Our results also have relevance to eyewitness memory research. Past studies have shown that, under certain conditions, mock witnesses' confidence is highly informative of the accuracy of the memory of what happened during a criminal event (Luna & Martín-Luengo, 2012) or the culprit's identification in a lineup (Wixted & Wells, 2017). However, there are many conditions in which metamemory working is suboptimal (see Wixted & Wells, 2017). Our research showed that the monitoring and control processes needed to rate confidence and decide whether a piece of information is worth reporting or not are also functional in individuals different from university students from WEIRD countries. This is good news for forensic practitioners because witnesses, victims, and perpetrators may come from different backgrounds and will likely vary in many psychological and socio-demographic dimensions.
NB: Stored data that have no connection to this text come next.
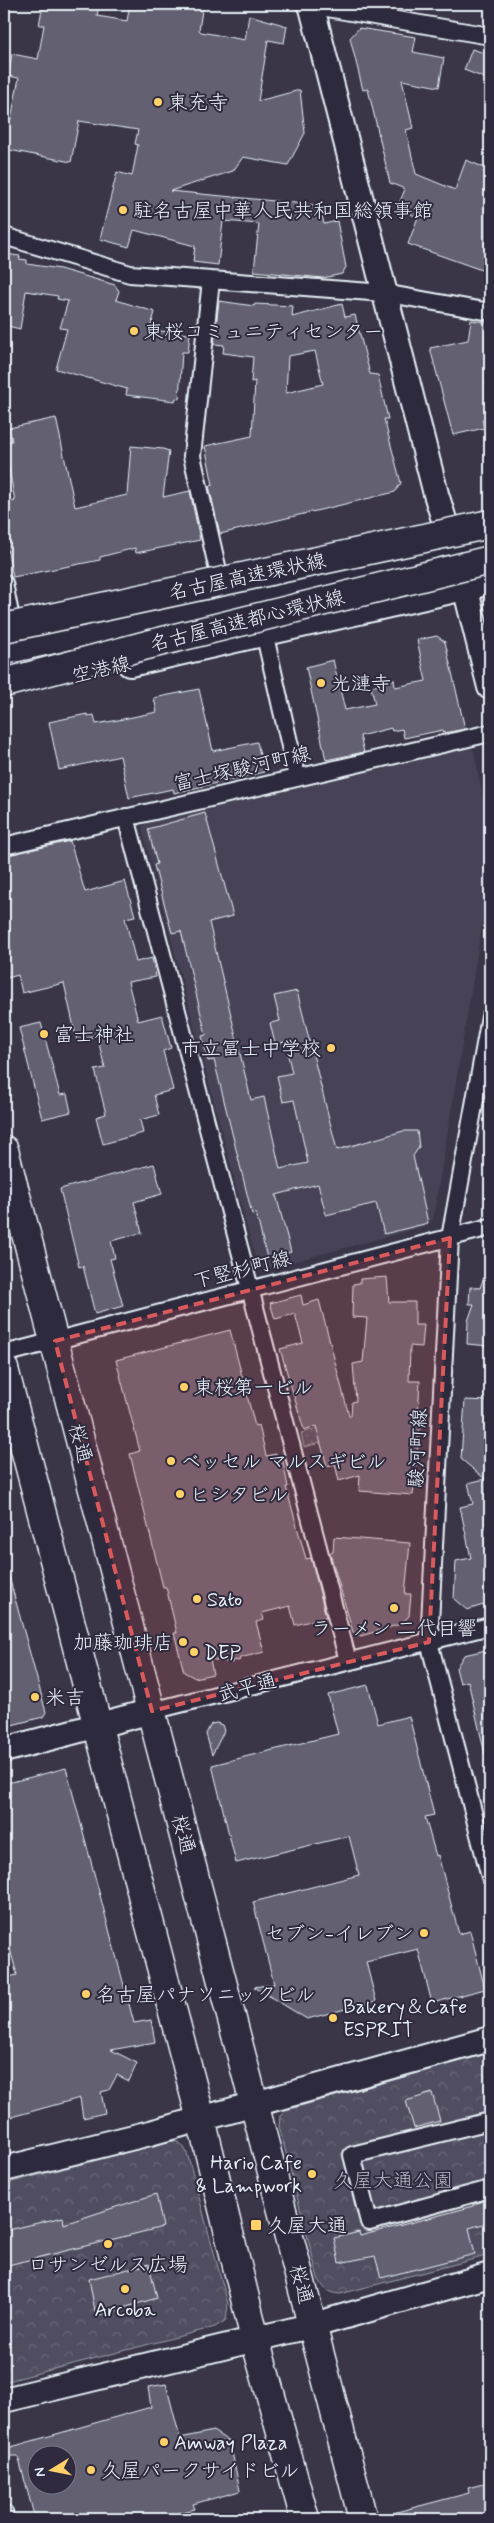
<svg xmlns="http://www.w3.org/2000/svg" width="494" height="2523" viewBox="0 0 494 2523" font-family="Mynerve,'Klee One',sans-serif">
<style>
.built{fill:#464354}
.grass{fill:url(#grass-dots);stroke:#9ca0ac}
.park{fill:url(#park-crowns);stroke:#9ca0ac}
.building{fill:#636171;stroke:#e8f1f8;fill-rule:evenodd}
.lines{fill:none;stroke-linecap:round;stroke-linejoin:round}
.street-casing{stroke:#e8f1f8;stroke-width:20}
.secondary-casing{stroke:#e8f1f8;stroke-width:28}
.primary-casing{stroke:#e8f1f8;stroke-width:30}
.highway-casing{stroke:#e8f1f8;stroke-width:31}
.street{stroke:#2f2a3d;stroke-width:16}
.secondary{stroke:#2f2a3d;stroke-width:24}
.primary{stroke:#2f2a3d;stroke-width:26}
.highway{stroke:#2f2a3d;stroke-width:28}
.highway-bridge-casing{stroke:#e8f1f8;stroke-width:31;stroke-linecap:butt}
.highway-bridge{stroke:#2f2a3d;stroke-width:28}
.marked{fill:#da5a5c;fill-opacity:0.2;stroke:#da5a5c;stroke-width:4;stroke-dasharray:10 6;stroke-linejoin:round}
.poi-dot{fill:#ffd166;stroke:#2f2a3d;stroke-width:2}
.labels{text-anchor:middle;stroke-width:4;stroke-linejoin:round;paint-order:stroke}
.poi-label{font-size:20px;fill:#e8f1f8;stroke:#2f2a3d;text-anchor:start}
.street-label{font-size:20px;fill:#e8f1f8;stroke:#2f2a3d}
.park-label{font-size:20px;fill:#b3b8c2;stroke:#2f2a3d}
</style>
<defs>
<pattern id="grass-dots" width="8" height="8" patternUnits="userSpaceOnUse" patternTransform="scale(1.25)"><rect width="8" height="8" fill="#504e5f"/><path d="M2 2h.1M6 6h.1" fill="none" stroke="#696877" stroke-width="1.8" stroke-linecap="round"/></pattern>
<pattern id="park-crowns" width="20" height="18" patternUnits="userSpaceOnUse" patternTransform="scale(1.25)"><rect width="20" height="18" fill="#504e5f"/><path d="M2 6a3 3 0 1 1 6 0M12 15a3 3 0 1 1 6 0" fill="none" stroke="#696877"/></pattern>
</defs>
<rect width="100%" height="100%" fill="#3a3648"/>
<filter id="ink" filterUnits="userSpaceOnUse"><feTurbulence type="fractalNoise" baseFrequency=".02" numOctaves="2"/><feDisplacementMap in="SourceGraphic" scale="10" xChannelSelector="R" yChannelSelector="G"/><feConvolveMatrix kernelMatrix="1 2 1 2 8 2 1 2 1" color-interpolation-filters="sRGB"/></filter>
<g filter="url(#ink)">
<path class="built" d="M466,745l8,6 15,79 1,47 -57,342 -7,7 -163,44 -6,-5 -115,-437 7,-10z"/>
<path class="grass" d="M349,1421l4,14 -49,12 -3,-14z"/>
<path class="park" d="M490,2053v202l-150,39c-13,-1 -16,-5 -22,-16l-39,-152 1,-10 6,-6z
M171,2141c9,0 12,4 16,12l41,151 -2,16 -11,7 -211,55v-198z"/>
<path class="building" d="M43,4h56l-2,12 30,5 3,-17h73l-4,26 2,2 44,8 4,-25 38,11 -3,17 -16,-3 -10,61 42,-11 5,43 -17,32 -45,-8 -10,14 -63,20 146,14 4,2 4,17 13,-3 9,46 -4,7 -19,4 -69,-7 5,-47 -36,-3 -5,44 -25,-3 2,-16 -61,-16 -5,17 -29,-8 17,-67 15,4 6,-31 -3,-1 3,-14 -59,-9 -8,41 -67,-13v-32l7,2 8,-41 -11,-2 4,-22 26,5 6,-34h-5z
M359,28l57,9 -3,15 31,6 -5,29 -37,-7 11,48 -7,2 10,44 39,16 11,-30 24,10v103l-82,-29 10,-27 -21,-8 8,-20 -15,-6 -22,-94 -5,1 -13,-52z
M472,49l18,6v25l-26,-10z
M4,254l16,2 -1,3 8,1v4l33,5 55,16 4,6 -3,9 39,12 -5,18 40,4 -2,18h-6l-3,47 -3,-1 -1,3 -49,-6 1,-6 -71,-20 11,-40 -7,-1 8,-27 -11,-2 1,-3 -32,-5 -6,38 -16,-4z
M219,301l35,5 1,-2 38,2 -1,11 50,-13 3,13 10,-2 15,59 8,1 10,44h-4l17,64 -6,9 -175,42 -11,-48 4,-1 -8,-39 47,-10 3,-55 -4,1 2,-25 -30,-4 1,-8 -10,-1zM315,351l8,33 -37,9 2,-37z
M471,320l19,3v23l-5,39 5,-2v34l-8,2 2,9 -31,7 -23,-87 38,-8z
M56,418l19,89 52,-12 4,-49 32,3 6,2 -6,46 27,-6 10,49 -64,13 -1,-5 -35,9v3l-87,17 -9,-44v-30l11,-2 -11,-59 8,-1 -3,-13z
M437,636l8,6 20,87 -21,4 -1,-3 -39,8 -2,-9 -10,2 -1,-3 -31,8 4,16 -38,8 -20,-93 27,-7 12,50 30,-6 -4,-17 7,-2v-3l16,-3 1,8 31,-6 -9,-41z
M199,689l14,62 44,-9 7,30 -90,21 -1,-4 -44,9 -9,-42 -61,14 -10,-48 38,-8 1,2 6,-1 2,9 17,-3 44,-9 -3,-14z
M205,813l28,103 -24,6 42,178 13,-3 16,72 28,-6 -14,-63 -11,2 -6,-26 15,-3 -7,-31 -10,2 -5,-21 10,-2 -6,-25 23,-5 40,159 66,-19h14l2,16 -6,9 15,67 -44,11 -8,-31 -50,12 -8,-31 -42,11 15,57 -24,6 -11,-45 -4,1 -38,-154 -6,1 -6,-25 4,-1 -25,-104 -9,2 -18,-68 3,-1 -9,-35z
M70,841l15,51 40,-11 10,35 -10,2 11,44 16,-4 4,19 -28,5 10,39 24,-6 9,33 -8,3 10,39 -19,5 5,20 -19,5 3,13 -40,11 -7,-27 10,-3 -11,-44 10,-2 -8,-32 -20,5 -13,-58 -42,10 -4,-18 -14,4v-123z
M41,1023l19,72 7,-1 4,18 -29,7 -23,-91z
M154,1164l8,30 -28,8 8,31 -31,8 4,17 -5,1 13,47 -28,8 -12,-48 -4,1 -19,-78z
M488,1266h2v80l-23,-2 1,-23 6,-17h-5l1,-17 10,1z
M387,1277l2,25h26v23h9l-2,22 -12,-1 -1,35h11l-2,35h3l-8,79 -54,-4 1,-16 -21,6 -4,-17 -8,2 -11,-40 -12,4 -24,-81 23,-6 -8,-29 -20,5 -5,-16 31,-8 2,10 16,-5 30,116h2l1,-14 4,-1 -3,-37 10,-2 4,-44 -15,-1 1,-33 7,-1v-4z
M230,1330l25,96 4,-1 7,31 10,-2 1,3 5,-1 6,31h-2l20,72 5,-1 15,59 -31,8 -5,-19 -28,7 2,7 -8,2 8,30 -24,6 -1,3 -6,-1 -1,3 -22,-4 3,15 -18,4 -11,-6 -10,-39h3l-11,-46h-3l-33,-133 10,-3 -24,-91z
M465,1400l25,1v202l-23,7 -13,-11 2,-38 15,-3 -11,-51 13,-3 -5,-21 17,-4 -24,-20z
M334,1537l76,6 -5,51h6l-2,22 -8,8 -40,12 -8,-4 -23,-79 3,-1z
M8,1573l38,139 -3,5 -39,10v-153z
M490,1649v104l-5,1 -17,-73 -8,2 -4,-15 8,-13z
M368,1685l10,39 31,-8 25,99 -9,2 11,39 2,-1 21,79 11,-3 15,58 -53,14 -14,-54 -52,13 10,39 -69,18 -53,-32 20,-3 -21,-82 106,-27 -10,-39 -113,27 -24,-98 126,-31 -10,-39z
M217,1723l5,2 2,6 -12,24 -6,-21 5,-10z
M66,1768l68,255 17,-3 4,22 -44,8 26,13 -8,18 -12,-6 -8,15 -8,2 4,21 -22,5 -3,-20 -76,21v-141l13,-3 -13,-48v-143z
M432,2093l8,28 -26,7 -8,-27z
M156,2194l7,33 -159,39v-35l59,-14 1,7z
M490,2199v23l-21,6 6,26 -94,24 -6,-22 -36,7 -5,-25 25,-6 1,4 114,-30v-2z
M149,2264l8,34 -61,18 -7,-37z
M166,2384l14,54 33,-7 17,11 10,49 -47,13 2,5 -29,7 1,3h-132l-17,-63h-14v-7l147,-42 -3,-20zM38,2456h30v30h-30z
M490,2482v37h-100l-1,-5 80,-21 -1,-5z"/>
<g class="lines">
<g class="street-casing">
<path id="street" d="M304,4l186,32
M4,236l126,38 254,19 106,19
M211,280l-19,176 27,119
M4,583l7,36
M264,632l33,145
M126,817l222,844
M4,846l486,-113
M490,1017l-40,221 -21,404 61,235
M4,1354l486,-127
M152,1711l338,-85
M490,2121l-138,34 17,67 121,-33
M4,2513l1,6"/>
</g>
<g class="secondary-casing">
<path id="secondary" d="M311,4l125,490 29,93 25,100
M4,1750l148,-39
M4,2169l146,-36 340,-94
M4,2400l310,-75 176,-50"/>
</g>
<g class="primary-casing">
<path id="primary" d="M130,663l360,-82"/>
</g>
<g class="highway-casing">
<path id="highway" d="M4,650l486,-109
M4,1150l359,1369
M4,1369l197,750 54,220 50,180"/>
</g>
<use href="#street" class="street"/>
<use href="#secondary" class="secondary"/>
<use href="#primary" class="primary"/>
<use href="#highway" class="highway"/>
<g class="highway-bridge-casing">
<path id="highway-bridge" d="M4,628l486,-104
M4,683l143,-38 343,-85"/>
</g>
<use href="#highway-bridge" class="highway-bridge"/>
</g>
</g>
<path class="marked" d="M450,1238l-21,404 -277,69 -97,-370z"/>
<g class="poi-dot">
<circle cx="158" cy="102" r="5"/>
<circle cx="123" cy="210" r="5"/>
<circle cx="134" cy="331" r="5"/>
<circle cx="321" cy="683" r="5"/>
<circle cx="44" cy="1034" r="5"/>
<circle cx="331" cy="1048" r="5"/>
<circle cx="184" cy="1387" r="5"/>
<circle cx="171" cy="1461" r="5"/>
<circle cx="180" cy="1494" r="5"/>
<circle cx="197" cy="1599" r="5"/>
<circle cx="394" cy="1608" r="5"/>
<circle cx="183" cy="1642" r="5"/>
<circle cx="194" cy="1652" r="5"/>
<circle cx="35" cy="1697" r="5"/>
<circle cx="424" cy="1933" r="5"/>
<circle cx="86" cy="1994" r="5"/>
<circle cx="333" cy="2018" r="5"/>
<circle cx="312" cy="2174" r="5"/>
<rect x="250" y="2219" width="12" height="12" rx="2.5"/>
<circle cx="108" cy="2244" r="5"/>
<circle cx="125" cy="2289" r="5"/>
<circle cx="164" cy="2442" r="5"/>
<circle cx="91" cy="2470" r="5"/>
</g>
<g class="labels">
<g class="poi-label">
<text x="168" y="109">東充寺</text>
<text x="133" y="217">駐名古屋中華人民共和国総領事館</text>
<text x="144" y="338">東桜コミュニティセンター</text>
<text x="331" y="690">光漣寺</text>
<text x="54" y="1041">富士神社</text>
<text x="321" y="1055" text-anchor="end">市立冨士中学校</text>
<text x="194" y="1394">東桜第一ビル</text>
<text x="181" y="1468">ベッセル マルスギビル</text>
<text x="190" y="1501">ヒシタビル</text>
<text x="207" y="1606">Sato</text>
<text x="394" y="1635" text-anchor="middle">ラーメン 二代目響</text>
<text x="173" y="1649" text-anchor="end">加藤珈琲店</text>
<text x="204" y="1659">DEP</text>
<text x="45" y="1704">米吉</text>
<text x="414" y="1940" text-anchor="end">セブン-イレブン</text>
<text x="96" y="2001">名古屋パナソニックビル</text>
<text x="343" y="2013">Bakery＆Cafe<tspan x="343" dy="23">ESPRIT</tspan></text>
<text x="302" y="2169" text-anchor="end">Hario Cafe<tspan x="302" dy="23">&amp; Lampwork</tspan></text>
<text x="267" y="2232">久屋大通</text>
<text x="108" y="2271" text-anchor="middle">ロサンゼルス広場</text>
<text x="125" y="2316" text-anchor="middle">Arcoba</text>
<text x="174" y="2449">Amway Plaza</text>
<text x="101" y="2477">久屋パークサイドビル</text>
</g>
<g class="street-label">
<text transform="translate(247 576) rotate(-12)" y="7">名古屋高速環状線</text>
<text transform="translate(247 620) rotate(-14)" y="7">名古屋高速都心環状線</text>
<text transform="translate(101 669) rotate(-13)" y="7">空港線</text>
<text transform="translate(242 768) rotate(-13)" y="7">富士塚駿河町線</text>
<text transform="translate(242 1269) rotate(-14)" y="7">下竪杉町線</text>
<text transform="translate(81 1443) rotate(75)" y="7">桜通</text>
<text transform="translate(417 1448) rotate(-87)" y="7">駿河町線</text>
<text transform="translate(247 1687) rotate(-15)" y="7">武平通</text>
<text transform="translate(184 1834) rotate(75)" y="7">桜通</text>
<text transform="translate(302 2284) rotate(75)" y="7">桜通</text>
</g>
<g class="park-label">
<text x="393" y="2187">久屋大通公園</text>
</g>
</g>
<rect width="494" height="2523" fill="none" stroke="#2f2a3d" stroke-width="20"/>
<rect x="10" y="10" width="474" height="2503" fill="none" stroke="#e8f1f8" stroke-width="2" filter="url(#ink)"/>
<g transform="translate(52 2470) rotate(260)"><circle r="24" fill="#2f2a3d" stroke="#797a88"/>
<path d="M0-4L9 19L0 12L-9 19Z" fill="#ffd166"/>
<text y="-8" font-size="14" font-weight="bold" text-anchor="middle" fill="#e8f1f8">N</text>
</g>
</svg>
However, this research also showed that memory and metamemory performance was, in general, not as effective for participants with a low educational level. It is premature to forecast whether that difference would be maintained in a real-life situation because it may depend on its explanation. For example, suppose the less efficient metamemory performance was due to a lower motivation to engage in the task. In that case, performance in a real setting may improve and differences between groups may disappear in an actual police interview. In addition, we used specific procedures to study monitoring and control, and thus our results may be specific to these procedures. Future research aimed at testing different explanations and with different procedures would shed further light on these issues.

In sum, this research showed the need to extend basic cognitive research to different populations with different characteristics. Although results may confirm the presence of a given phenomenon or process and suggest it may be generalizable, such as the monitoring and control processes that form the basis of our understanding of metamemory, there are differences between groups that could remain largely undetected if researchers focus on convenience samples.